We may be nearing that time in Maine.
It’s already been a dramatic and odd week in Maine politics
On the this really matters front, the legislature passed a bill that would get health care for 70,000 low-income working people. That’s a lot of folks, but it comes down to individuals who wouldn’t put off needed care because they worried about bills. It means life and death survival for some.
On the odd side, Gov. LePage said he’d move out of the statehouse because he was asked to fill out some paperwork to let him display a message on a television in the hall. He was also mad that he wasn’t allow to walk into a legislative work session that was about to end and speak. So he told everyone how he’s pragmatic and that Maine people “are being played for patsies.”
And just before Democrats were about to hold an event celebrating passing Medicaid expansion and the hospital debt repayment, LePage held his own and symbolically vetoed the bill.
But things may be about to get odder still
In contrast to the normal way the Maine Legislature works
Gov. Paul LePage has instructed state department heads to stop appearing before the Legislature’s budget-writing committee. If someone from the administration is asked to speak before the committee, according to the governor’s office, it will be LePage himself. . .
The order could especially limit appearances by [Commissioner of Health and Human Services Mary] Mayhew and Sawin Millett, commissioner of the Department of Administrative and Financial Services. [Source]
Now, LePage may never go, since evidently LePage has not barred Mayhew and Millett from answering questions posed in emails and phone calls.
Still, imagine Gov.

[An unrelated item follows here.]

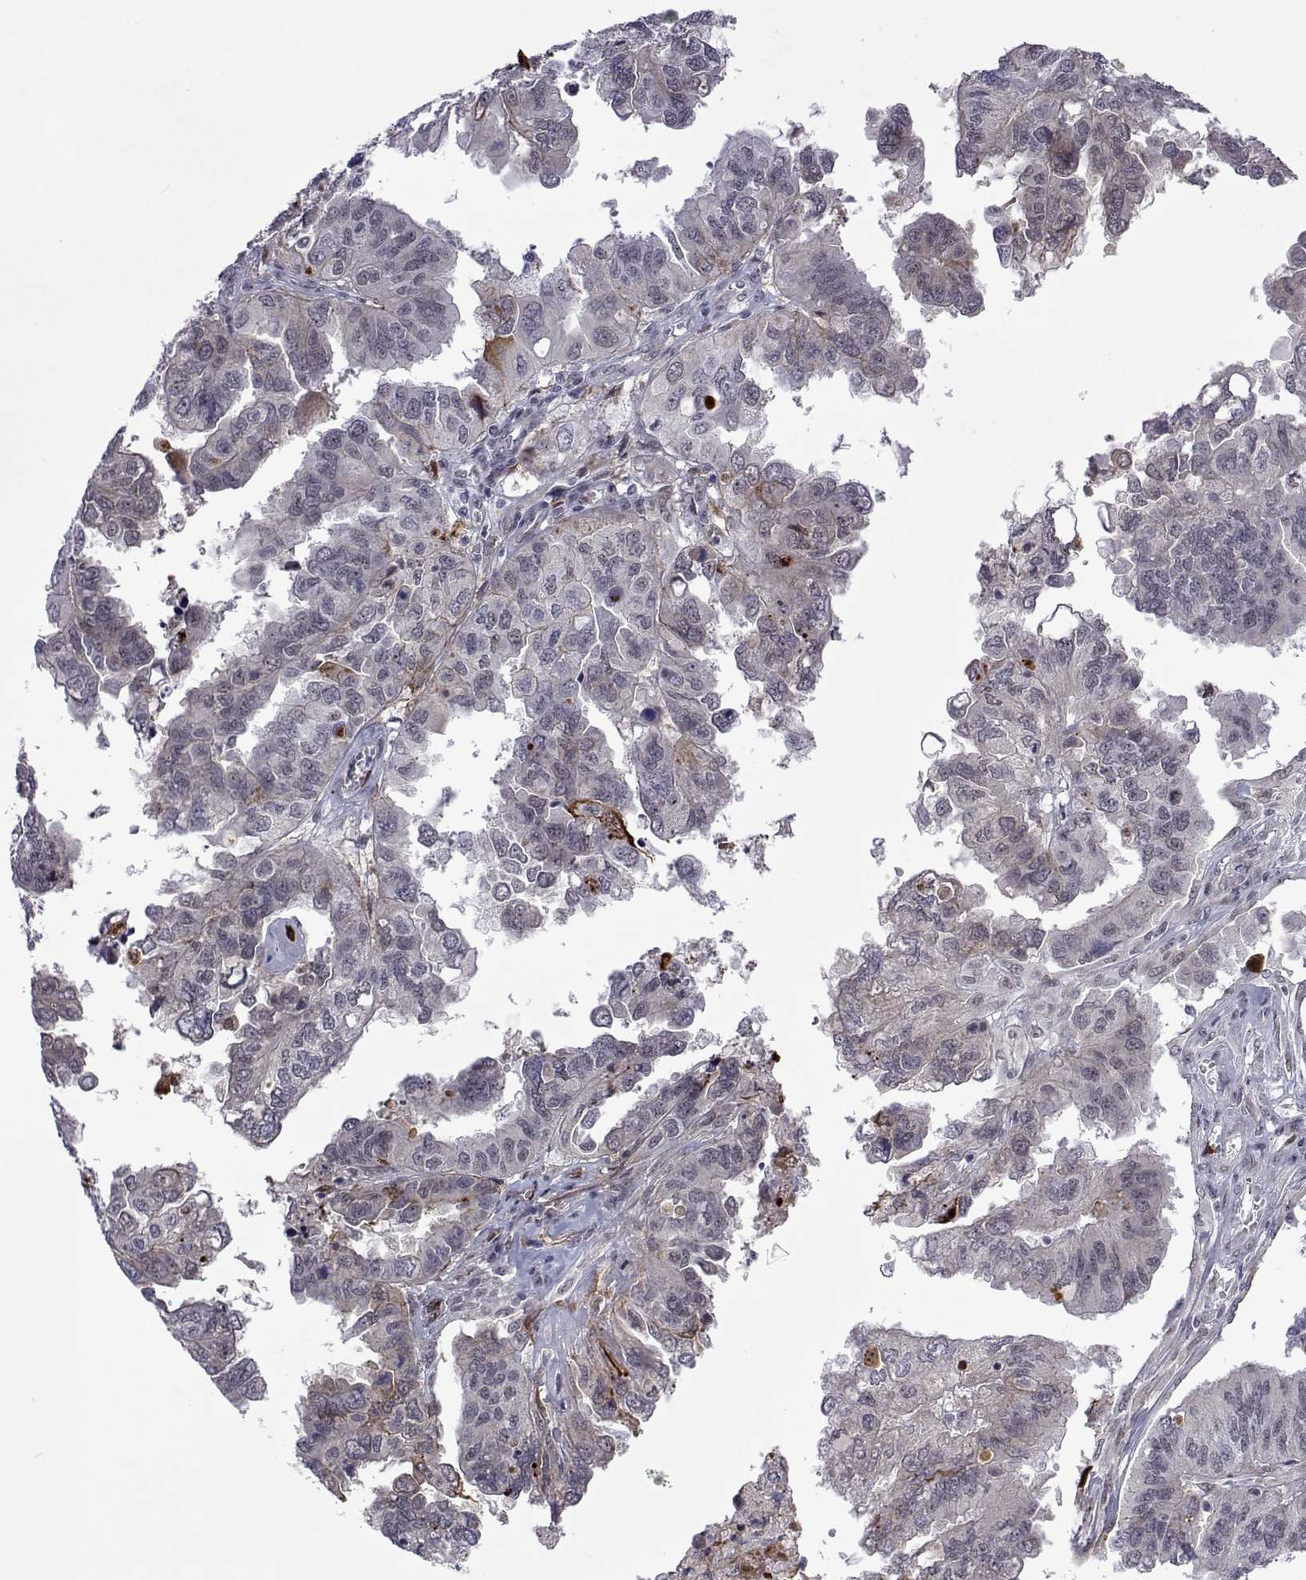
{"staining": {"intensity": "weak", "quantity": "<25%", "location": "cytoplasmic/membranous"}, "tissue": "ovarian cancer", "cell_type": "Tumor cells", "image_type": "cancer", "snomed": [{"axis": "morphology", "description": "Cystadenocarcinoma, serous, NOS"}, {"axis": "topography", "description": "Ovary"}], "caption": "Human ovarian cancer (serous cystadenocarcinoma) stained for a protein using IHC shows no staining in tumor cells.", "gene": "EFCAB3", "patient": {"sex": "female", "age": 79}}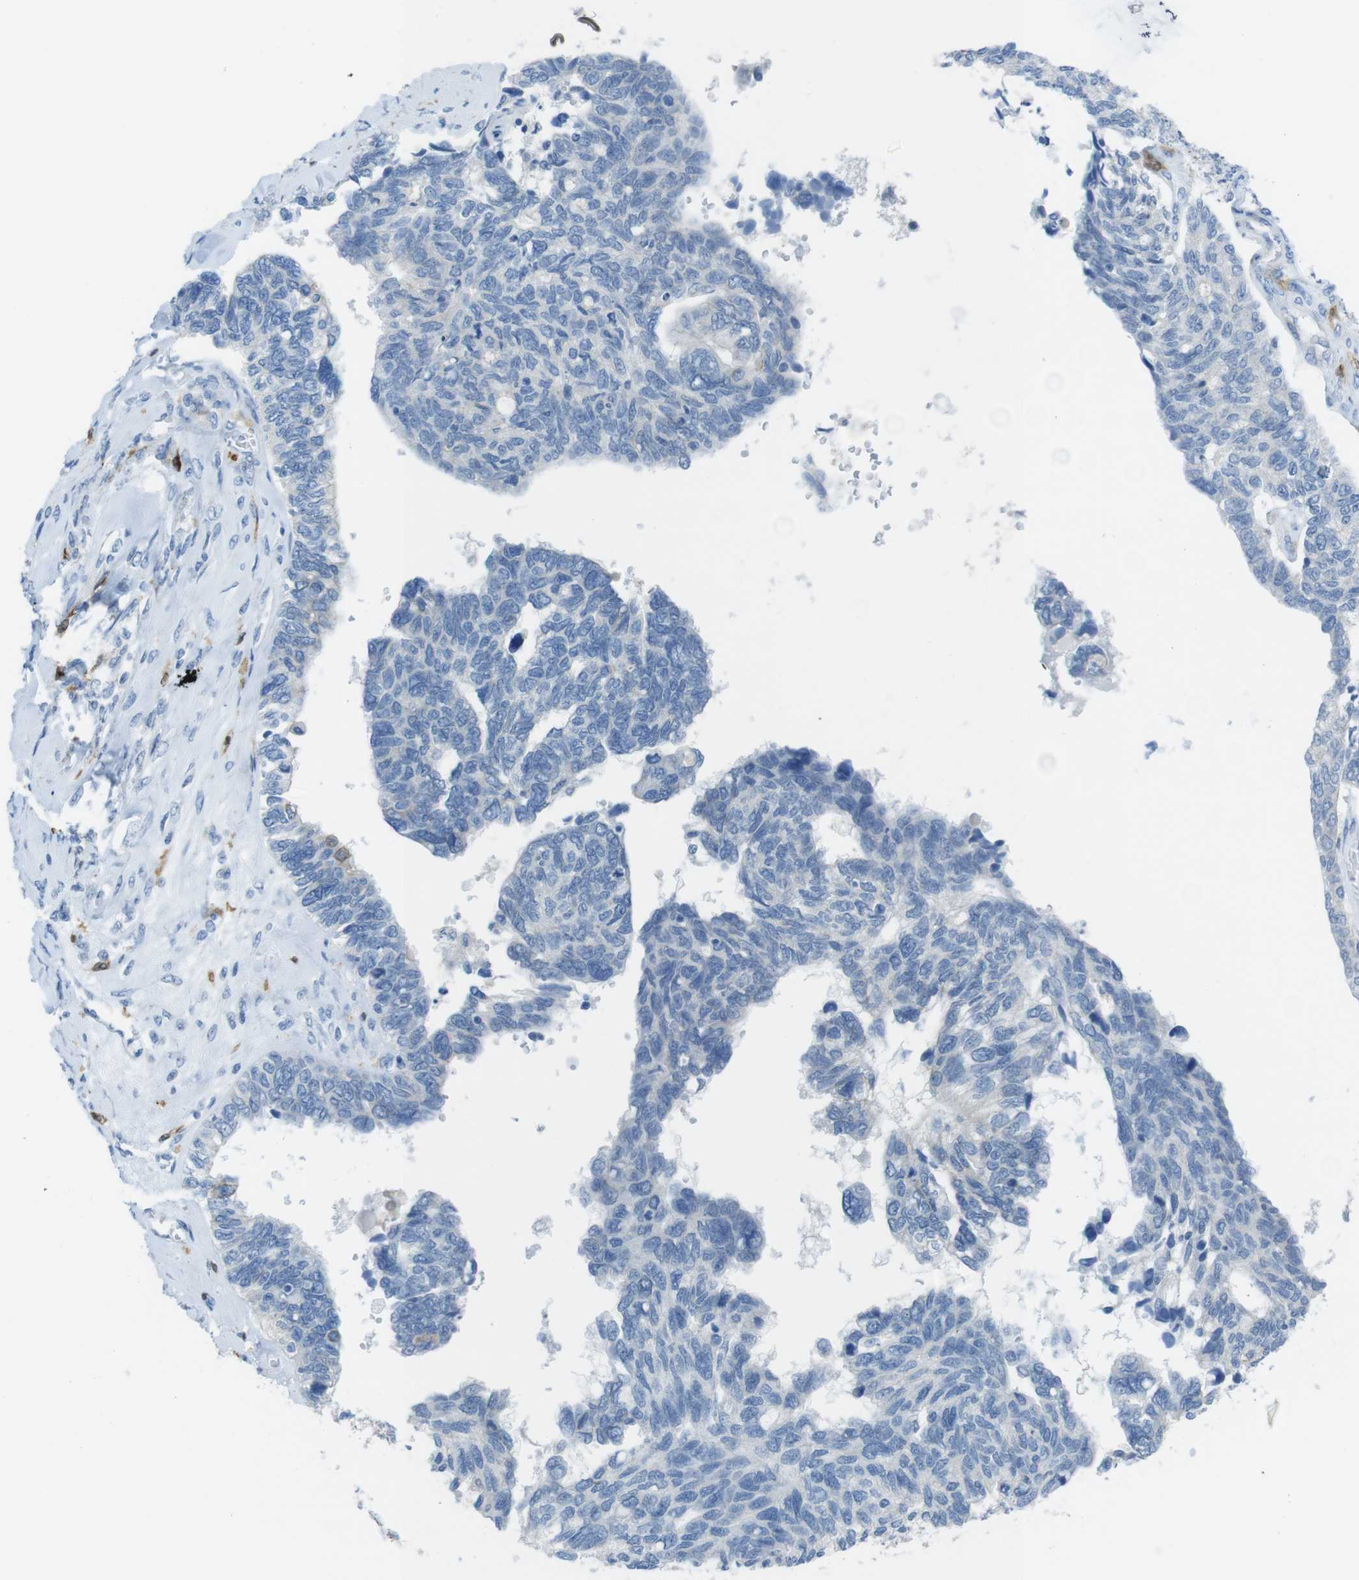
{"staining": {"intensity": "negative", "quantity": "none", "location": "none"}, "tissue": "ovarian cancer", "cell_type": "Tumor cells", "image_type": "cancer", "snomed": [{"axis": "morphology", "description": "Cystadenocarcinoma, serous, NOS"}, {"axis": "topography", "description": "Ovary"}], "caption": "Immunohistochemical staining of ovarian serous cystadenocarcinoma displays no significant staining in tumor cells. (Stains: DAB (3,3'-diaminobenzidine) immunohistochemistry (IHC) with hematoxylin counter stain, Microscopy: brightfield microscopy at high magnification).", "gene": "CLMN", "patient": {"sex": "female", "age": 79}}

LePage testifying to the committee, answering question after question. It’s possible he won’t insert all sorts of comments, I suppose.
But it’s unlikely to be the boring, CSPAN variety testimony. And it’s unlikely to evoke the sweetly heroic Jimmy Stewart in “Mr. Smith Goes to Washington.”
(Maybe there’s something fictional the LePage governorship that this recent development resembles. If so, I’d love to hear some ideas.)
But to me, this is becoming close to implausible for a movie script.
In any case, what “Mr. LePage goes to the legislative committee” most likely would do would be to attract the kind of national attention that isn’t flattering to Maine. For an example, see this recent article in the Washington Post.
And rather than calming the waters, it stirs them up, making it harder to deal with the people’s business.